DOCUMENT TEXT:
+++++

Re: [HACKERS] RE: [GENERAL] Transaction logging

From: Bruce Momjian <maillist(at)candle(dot)pha(dot)pa(dot)us>
To: Jan Wieck <jwieck(at)debis(dot)com>
Cc: Michael Davis <michael(dot)davis(at)prevuenet(dot)com>, pgsql-general(at)postgreSQL(dot)org, pgsql-hackers(at)postgreSQL(dot)org
Subject: Re: [HACKERS] RE: [GENERAL] Transaction logging
Date: 1999-07-07 02:17:50
Message-ID: 199907070217.WAA00377@candle.pha.pa.us
Views: Raw Message | Whole Thread | Download mbox | Resend email
Thread:
Lists: pgsql-general pgsql-hackers


Added to TODO:

* Transaction log, so re-do log can be on a separate disk by
logging SQL queries, or before/after row images

> Michael Davis wrote:
>
> >
> > What would it take to have transaction logging added to Postgres. I am a
> > c/c++ programmer and will consider contributing to the Postgres development
> > effort. I really like everything I see and read about Postgres. As a
>
> I spent some time on transaction logging since it's a feature
> I'm missing too. There are mainly two different transaction
> log mechanisms out.
>
> 1. Log queries sent to the backend.
>
> 2. Log images of inserted/updated rows and row ID's of
> deleted ones.
>
> The query level logging will write less information if
> queries usually affect a large number of rows. Unfortunately
> the extensibility of Postgres work's against this approach.
> There could be any number of user written functions who's
> results aren't reproduceable during recovery. And core
> features of Postgres itself would introduce the same problem.
> Have a sequence which is used to create default values for
> multiple tables, so that one ID is unique across them. Now
> two backends insert (with INSERT ... SELECT) concurrently
> into different tables using the same sequence. It's a
> classic race condition and it depends on context switching
> and page faults which backend will get which sequence
> numbers. You cannot foresee and you cannot reproduce, except
> you hook into the sequence generator and log this too. Later
> when recovering, another hook into the sequence generator
> must reproduce the logged results on the per
> backend/transaction/command base, and the same must be done
> for each function that usually returns unreproduceable
> results (anything dealing with time, pid's, etc.).
>
> As said, this must also cover user functions. So at least
> there must be a general log API that provides such a
> functionality for user written functions.
>
> The image logging approach also has problems. First, the only
> thing given to the heap access methods to outdate a tuple on
> update/delete is the current tuple ID (information that tells
> which tuple in which block is meant). So you need to save
> the database files in binary format, because during the
> actually existing dump/restore this could change and the
> logged CTID's would hit the wrong tuples.
>
> Second, you must remember in the log which transaction ID
> these informations came from and later if the transaction
> committed or not, so the recovery can set this commit/abort
> information in pg_log too. pg_log is a shared system file and
> the transaction ID's are unique only for one server. Using
> this information for online replication of a single database
> to another Postgres installation will not work.

+++++

SUPPLIED DATA:

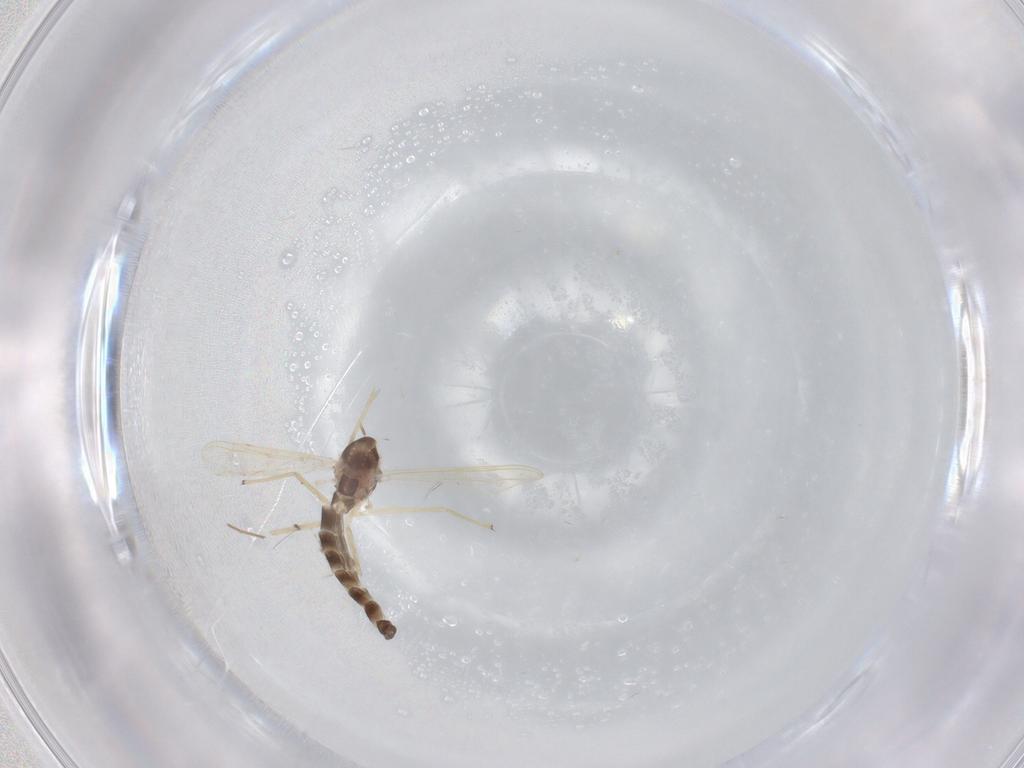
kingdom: Animalia
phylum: Arthropoda
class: Insecta
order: Diptera
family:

+++++

PROBLEM SET:
(1) List every email address that appears in the To and Cc lines of the mailing-list post on transaction logging.
(2) Write the next part of the mailing-list post on transaction logging, picking up right after its final sentence.

TASK-BY-TASK ANSWERS:
(1)
jwieck(at)debis(dot)com
michael(dot)davis(at)prevuenet(dot)com
pgsql-general(at)postgreSQL(dot)org
pgsql-hackers(at)postgreSQL(dot)org

(2)
>
> Third, there are still some shared system catalogs across all
> databases (pg_database, pg_group, pg_log!!!, pg_shadow and
> pg_variable). Due to that it would be impossible (or at least
> very, very tricky) to restore/recover (maybe point in time)
> one single database. If you destroy one database and restore
> it from the binary backup, these shared catalogs cannot be
> restored too, so they're out of sync with the backup time.
> How should the recovery now hit the right things (which
> probably must not be there at all)?.
>
> All this is really a mess. I think the architecture of
> Postgres will only allow something on query level with some
> general API for things that must reproduce the same result
> during recovery. For example time(). Inside the backend,
> time() should never be called directly. Instead another
> function is to be called that log's during normal operation
> which time get's returned by this particular function call
> and if the backend is in recovery mode, returns the value
> from the log.
>
> And again, this all means trouble. Usually, most queries sent
> to the database don't change any data because they are
> SELECT's. It would dramatically blow up the log amount if you
> log ALL queries instead of only those that modify things. But
> when the query begins, you don't know this, because a SELECT
> might call a function that uses SPI to UPDATE something else.
> So the decision if the query must be logged or not can only
> be made when the query is done (by having some global
> variable where the heap access methods set a flag that
> something got written). Now you have to log function call's
> like time() even if the query will not modify any single row
> in the database because the query is a
>
> SELECT 'now'::datetime - updtime FROM ...
>
> Doing this on a table with thousands of rows will definitely
> waste much logging space and slowdown the whole thing by
> unnecessary logging.
>
> Maybe it's a compromise if at each query start the actual
> time and other such information is remembered by the backend,
> all time() calls return this remembered value instead of the
> real one (wouldn't be bad anyway IMHO), and this information
> is logged only if the query is to be logged.
>
> Finally I think I must have missed some more problems, but
> aren't these enough already to frustrate you :-?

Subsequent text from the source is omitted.